→ DOCUMENT TEXT
--

It shouldn't come as a surprise to anyone that many companies and institutions will resort to deceitful messaging if they can make money from it. Dirty tactics like green or ethical washing can cause confusion for consumers who want to make better purchasing decisions, but with a bit of critical thinking, we can negotiate our way around it. Here’s how.
What is greenwashing?
Greenwashing, or ethical washing, is when deceptive and misleading tactics are used to invoke connotations of goodness. Wordplay examples include: transparent, ethical, sustainable, cruelty-free, green, eco, conscious, responsible...you get the idea. Design examples include packaging that looks recycled (but isn’t), colours that seem “natural,” or images that resemble certification logos, but are in fact just pretty pictures. Dodgy, to say the least.
Greenwashing can also occur when a brand claims a garment is made from recycled or eco materials, but the percentage used is very low. Or when a brand with poor eco-ethical production standards releases a collection of "sustainable" garments, while the rest of the brand's clothing is made with little regard to social or environmental justice.
Just the other week American fashion label, Everlane, was in the news for failing to live up to its ethical marketing spin, and H&M is also notorious for not complying with its environmental statement or ethical hype. Sadly, these are not unique examples. It’s just that these brands are profitable enough to make reporting on their shortcomings worthwhile.

--

→ RECORD EXTRACTS
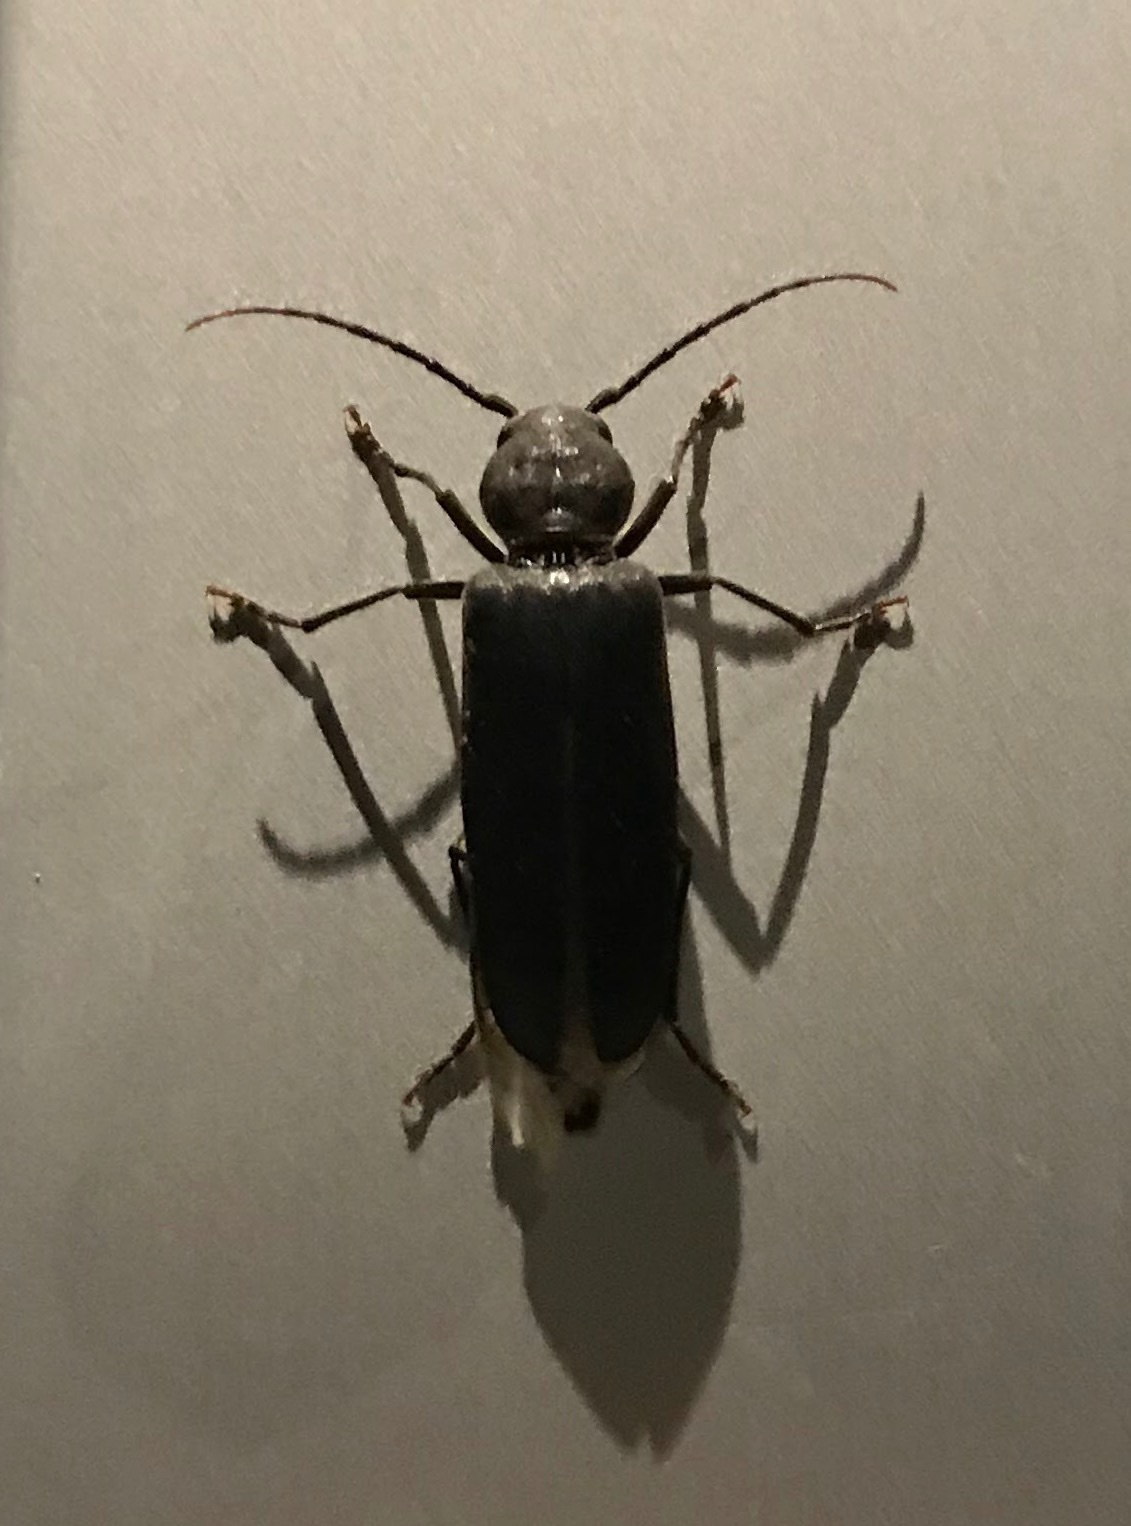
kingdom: Animalia
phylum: Arthropoda
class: Insecta
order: Coleoptera
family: Cerambycidae
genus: Arhopalus
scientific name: Arhopalus ferus
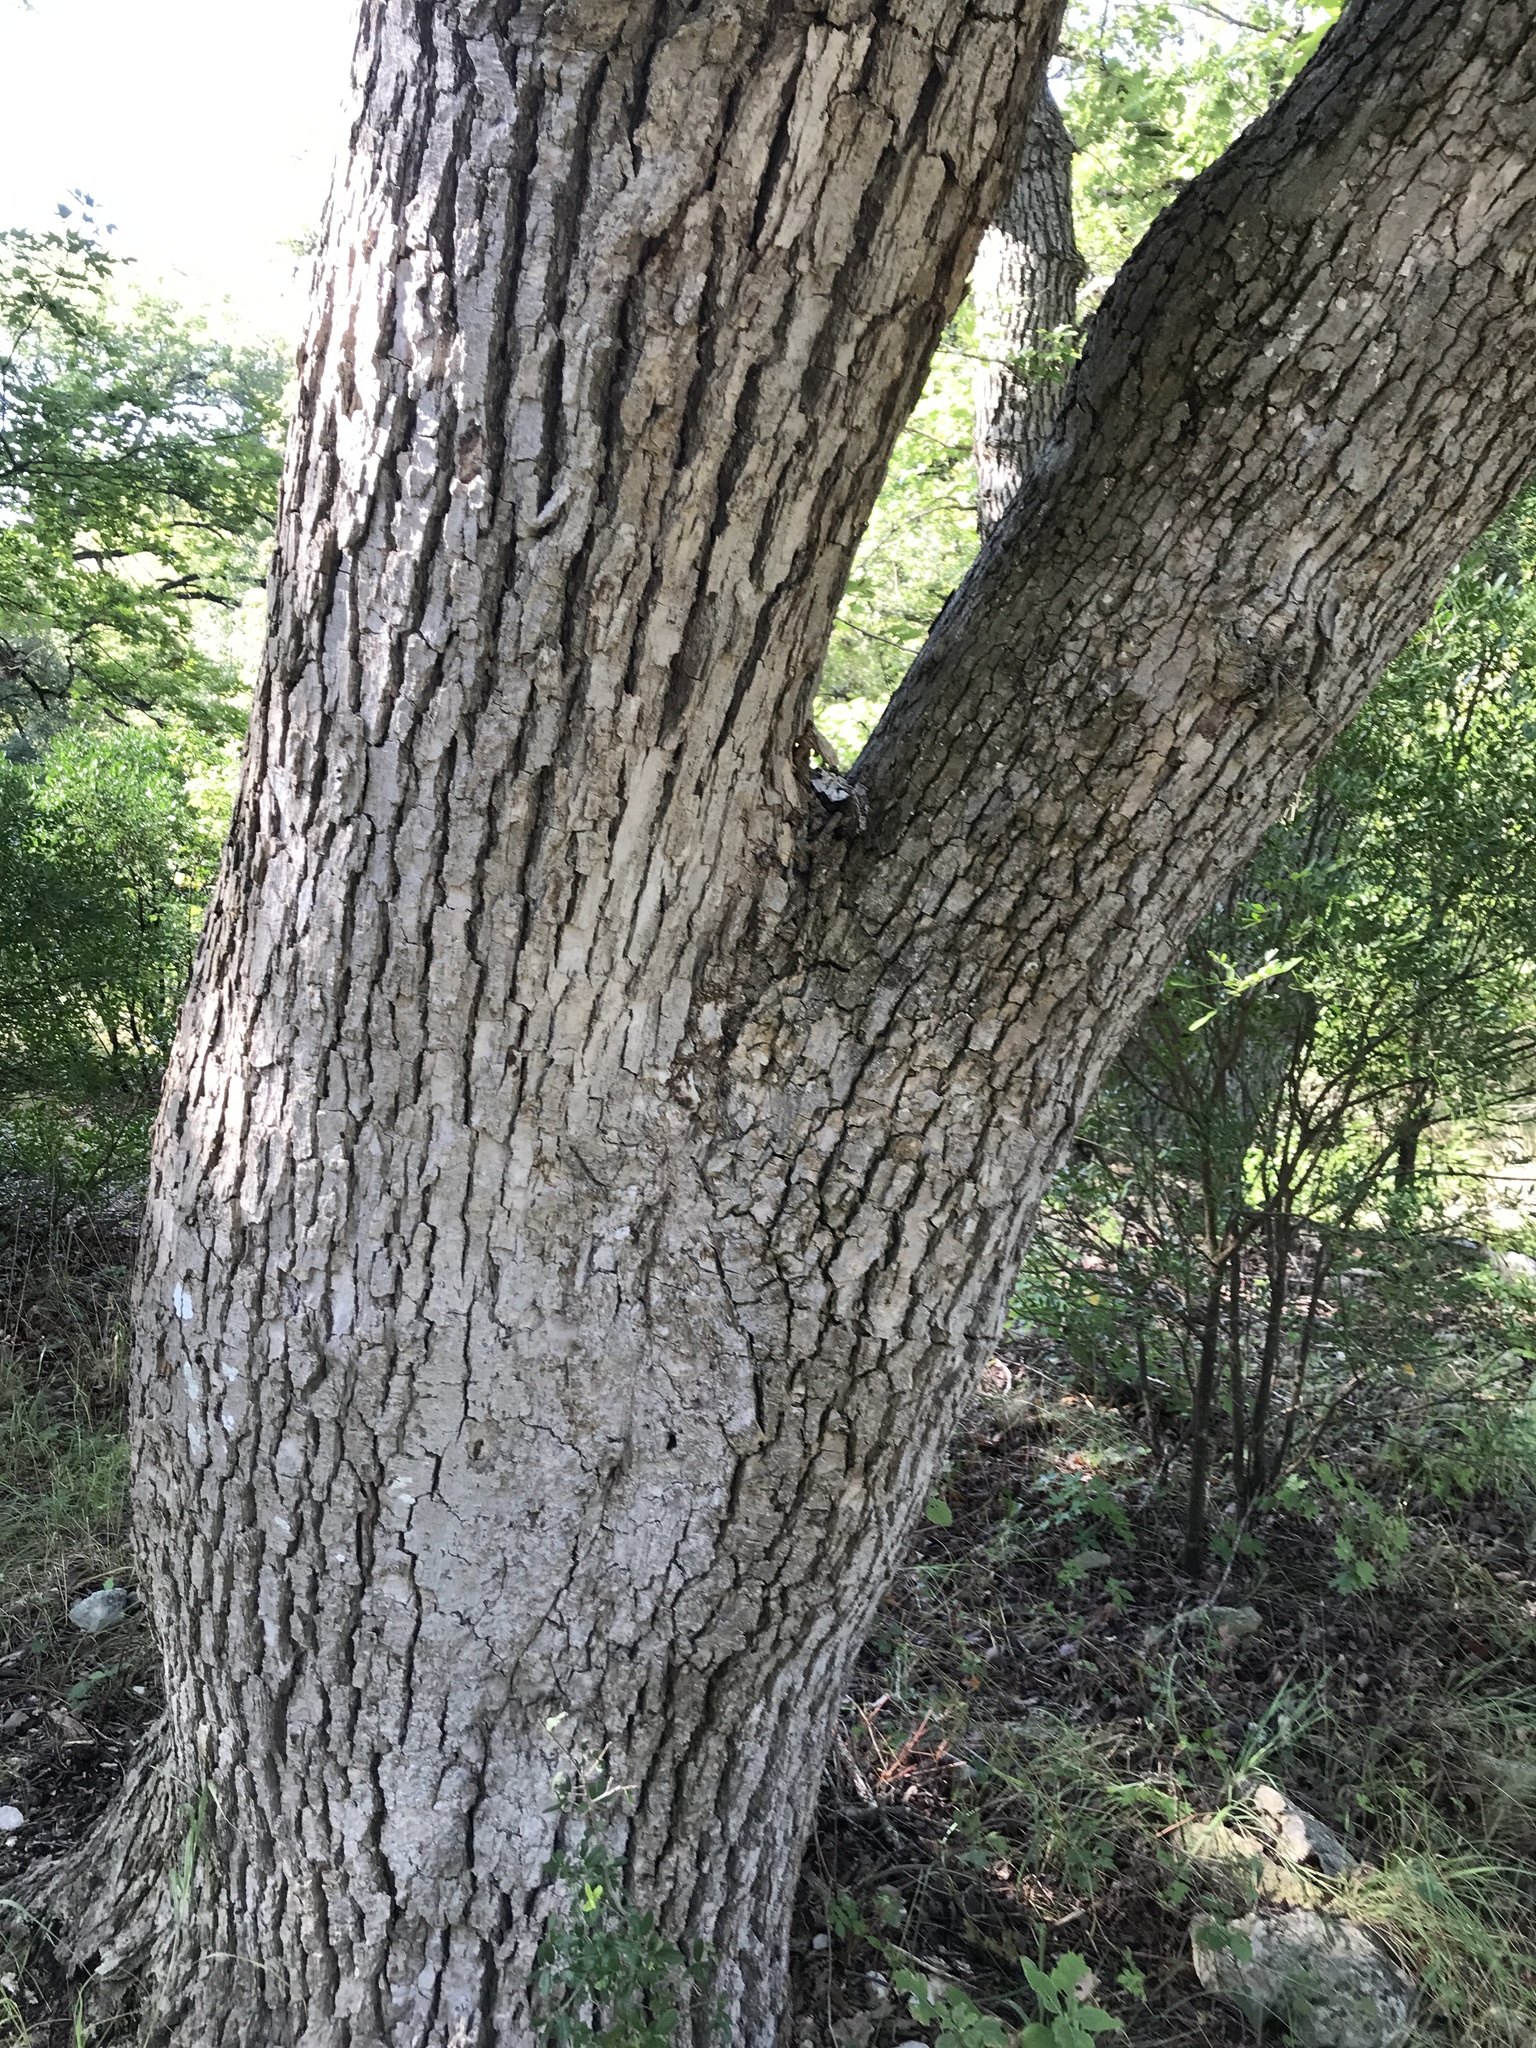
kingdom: Plantae
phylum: Tracheophyta
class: Magnoliopsida
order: Fagales
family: Fagaceae
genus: Quercus
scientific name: Quercus muehlenbergii
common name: Chinkapin oak
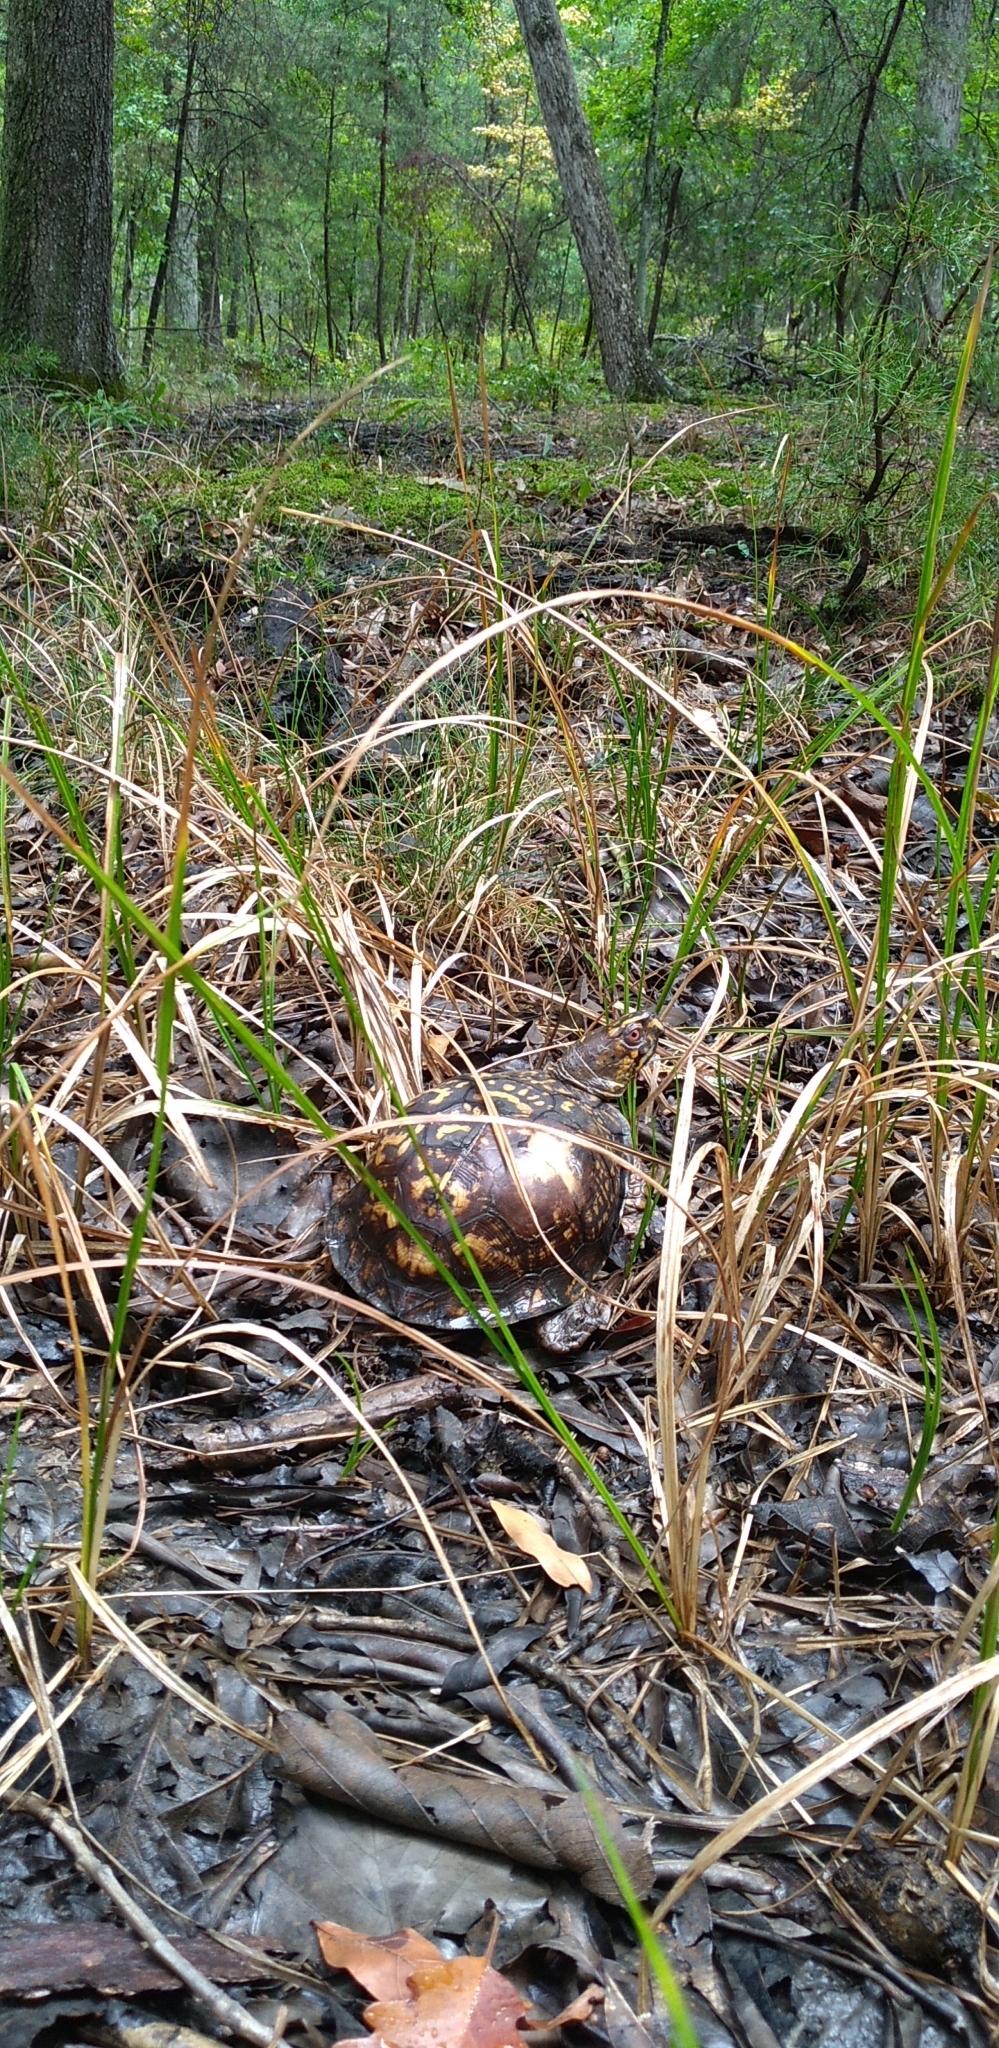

--

→ PROBLEMS TO SOLVE
#1 According to the greenwashing text, which American fashion label was in the news for failing to live up to its ethical marketing spin?
#2 For each statement, say whether it agrees with the greenwashing text: (a) A brand can greenwash by claiming a garment uses recycled material when only a small share of it does. (b) H&M is said to comply with its environmental statement. (c) Packaging that looks recycled is listed as a wordplay example.
The rows have no connection to the greenwashing text.

→ RESPONSE LIST
#1 Everlane

#2
(a) Yes: "claims a garment is made from recycled or eco materials, but the percentage used is very low"
(b) No: "H&M is also notorious for not complying with its environmental statement or ethical hype"
(c) No: "Design examples include packaging that looks recycled (but isn’t)"